SAFETY PHARMACOLOGY
Anjula Sachan, Sarvesh Singh, Pratap Shankar*, Dheeraj Kumar Singh, Rajendra Nath, Amod Kumar Sachan and Rakesh Kumar Dixit
ABSTRACT
Safety pharmacology is the study of the potential undesirable pharmacodynamic effects of a substance in relation to dosage within the substance's therapeutic range and above. It is a rapidly developing discipline that uses the basic principles of pharmacology in a regulatory-driven process to generate data to inform risk/benefit assessment. The aim of Safety Pharmacology is to characterize the pharmacodynamic/pharmacokinetic relationship of a drug’s adverse effects using continuously evolving methodology.

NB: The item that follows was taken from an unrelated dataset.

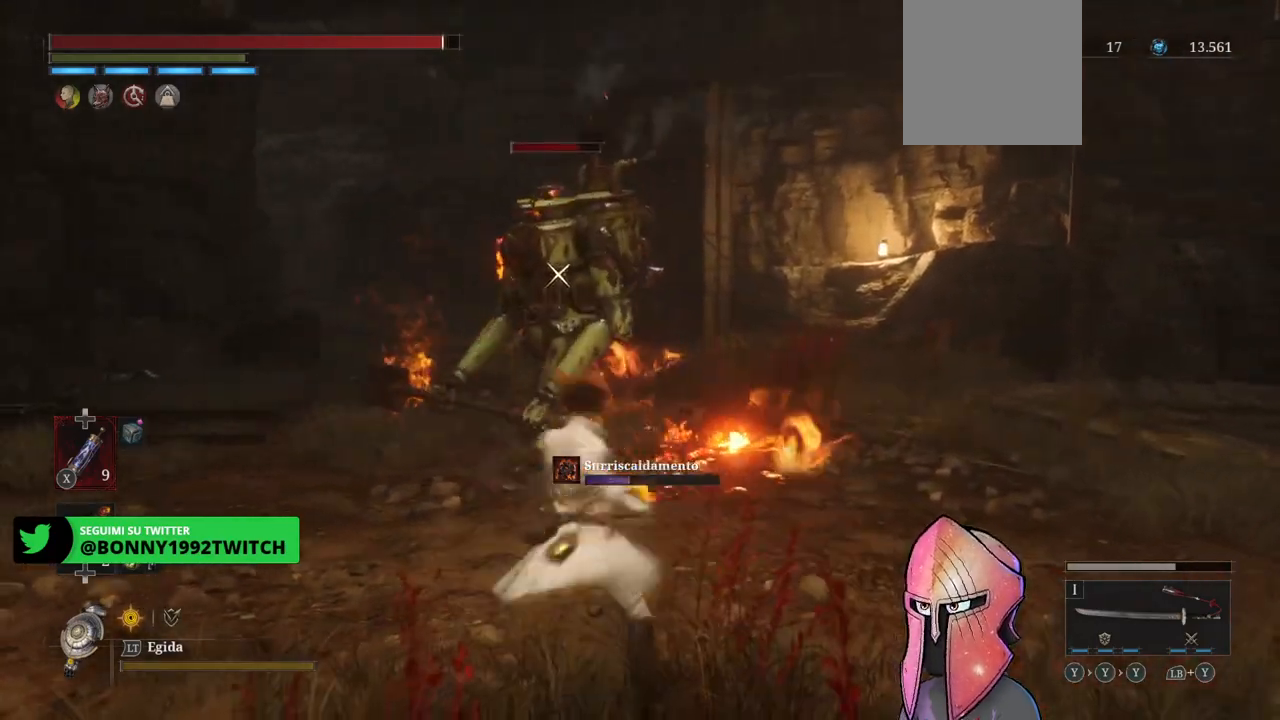
{"buttons": [], "left_stick": "center", "right_stick": "center", "events": [[67, "R1", "down"], [150, "R1", "up"]]}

It includes within its
hold over a regulatory requirement to predict the risk of rare lethal events. The key issues for Safety Pharmacology are detection of an adverse effect liability, projection of the data into safety margin calculation and finally clinical safety monitoring. Integration of the newer approaches to routine Safety Pharmacology studies may significantly enhance the scope of Safety Pharmacology by refining and providing mechanistic insight to potential adverse effects associated with test compounds. The purpose of this review is to provide a combined and comprehensive overview of both current practices and newer technologies, followed by the emerging concepts in Safety pharmacology studies: risk determination assessments, Use of drugs with dependence liability integration of Safety pharmacology endpoints into regulatory toxicology studies, drug–drug interactions and future directions in Safety pharmacology.
Keywords: Pharmacodynamic effects, pharmacodynamic/pharmacokinetic.